In their dissenting opinion, liberal Justices Stephen Breyer, Elena Kagan and Sonia argued that the three cases mentioned by Justice Thomas “are all part of the same constitutional fabric, protecting autonomous decision making over the most personal of life decisions.”
“So one of two things must be true. Either the majority does not really believe in its own reasoning. Or if it does, all rights that have no history stretching back to the mid-19th century are insecure,” the justices wrote. “Either the mass of the majority’s opinion is hypocrisy, or additional constitutional rights are under threat. It is one or the other.”
Justice Alito contended that his opinion “should be understood to cast doubt on precedents that do not concern abortion.”

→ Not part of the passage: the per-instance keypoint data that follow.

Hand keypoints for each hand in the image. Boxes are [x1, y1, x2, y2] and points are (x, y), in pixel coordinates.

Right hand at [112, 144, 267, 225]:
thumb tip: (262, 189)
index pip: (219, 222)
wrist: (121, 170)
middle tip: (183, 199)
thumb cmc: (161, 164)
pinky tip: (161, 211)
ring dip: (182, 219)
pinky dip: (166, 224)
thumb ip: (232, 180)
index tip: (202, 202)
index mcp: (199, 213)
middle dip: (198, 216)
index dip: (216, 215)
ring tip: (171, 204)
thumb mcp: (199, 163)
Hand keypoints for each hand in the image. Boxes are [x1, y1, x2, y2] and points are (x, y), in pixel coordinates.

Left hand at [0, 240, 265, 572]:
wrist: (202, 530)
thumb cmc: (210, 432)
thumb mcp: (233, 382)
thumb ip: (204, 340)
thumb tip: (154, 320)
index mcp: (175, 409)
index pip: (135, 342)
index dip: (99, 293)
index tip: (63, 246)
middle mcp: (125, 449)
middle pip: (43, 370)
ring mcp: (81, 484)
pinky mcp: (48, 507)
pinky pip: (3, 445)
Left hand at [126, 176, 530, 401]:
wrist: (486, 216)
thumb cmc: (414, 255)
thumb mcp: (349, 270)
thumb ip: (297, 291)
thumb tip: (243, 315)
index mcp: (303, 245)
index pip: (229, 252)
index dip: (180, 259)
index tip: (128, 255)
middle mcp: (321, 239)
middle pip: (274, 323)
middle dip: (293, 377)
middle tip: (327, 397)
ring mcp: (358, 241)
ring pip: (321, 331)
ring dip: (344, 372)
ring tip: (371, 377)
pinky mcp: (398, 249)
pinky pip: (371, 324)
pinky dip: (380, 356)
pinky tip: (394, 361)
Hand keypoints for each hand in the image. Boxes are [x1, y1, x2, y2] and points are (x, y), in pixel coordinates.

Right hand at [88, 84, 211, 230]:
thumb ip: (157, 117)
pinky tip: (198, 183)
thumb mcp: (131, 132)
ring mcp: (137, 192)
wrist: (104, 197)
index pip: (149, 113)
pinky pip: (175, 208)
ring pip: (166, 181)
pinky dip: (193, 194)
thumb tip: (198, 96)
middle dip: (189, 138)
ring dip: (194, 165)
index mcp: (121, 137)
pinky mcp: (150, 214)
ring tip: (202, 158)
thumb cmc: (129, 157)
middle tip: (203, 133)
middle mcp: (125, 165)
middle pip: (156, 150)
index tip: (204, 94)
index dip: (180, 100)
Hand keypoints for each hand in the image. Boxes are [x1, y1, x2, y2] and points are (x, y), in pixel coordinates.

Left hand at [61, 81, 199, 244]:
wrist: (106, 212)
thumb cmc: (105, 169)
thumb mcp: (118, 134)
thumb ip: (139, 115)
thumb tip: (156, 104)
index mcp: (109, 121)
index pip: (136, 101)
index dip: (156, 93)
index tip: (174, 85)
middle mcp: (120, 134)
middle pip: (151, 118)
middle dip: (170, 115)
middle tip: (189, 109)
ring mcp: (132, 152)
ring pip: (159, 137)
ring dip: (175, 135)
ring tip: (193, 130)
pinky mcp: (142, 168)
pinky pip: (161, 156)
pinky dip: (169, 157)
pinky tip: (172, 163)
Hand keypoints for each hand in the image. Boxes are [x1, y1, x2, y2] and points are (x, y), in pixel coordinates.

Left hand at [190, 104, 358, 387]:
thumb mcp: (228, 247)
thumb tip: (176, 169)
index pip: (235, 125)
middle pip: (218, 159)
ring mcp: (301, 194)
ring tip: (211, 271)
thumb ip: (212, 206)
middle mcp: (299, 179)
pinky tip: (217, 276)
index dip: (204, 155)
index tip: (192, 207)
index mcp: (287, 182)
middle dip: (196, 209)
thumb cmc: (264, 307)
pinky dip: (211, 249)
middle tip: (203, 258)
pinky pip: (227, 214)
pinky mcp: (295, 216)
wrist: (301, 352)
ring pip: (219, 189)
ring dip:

Republican Senator Lindsey Graham suggested he does not believe the Supreme Court will revoke protections for marriage equality and contraception, telling Fox News on 26 June that he believes Justice Alito “set the right tone.”
“He said nothing in this decision puts those cases at risk,” he said. “The reason he decided that Roe v Wade was wrongly decided is because it deals with the potential for life. He made a distinction between same-sex marriage and contraception, which I think will win the day over time.”
Lamda Legal said Justice Alito’s assurances “provide little comfort given the now-obviously-hollow assurances offered in Senate confirmation hearings that abortion rights are settled law.”
“Make no mistake: [the] decision threatens all of these fundamental personal rights,” Ms Pizer added. “It is an extremist assault on the privacy, self-determination, dignity, and equality of every person in our country.”
Jim Obergefell, the lead plaintiff in the landmark same-sex marriage case that was decided in 2015, said in a statement following the ruling that “the millions of loving couples who have the right to marriage equality to form their own families do not need Clarence Thomas imposing his individual twisted morality upon them.”
“If you want to see an error in judgment, Clarence Thomas, look in the mirror,” he said.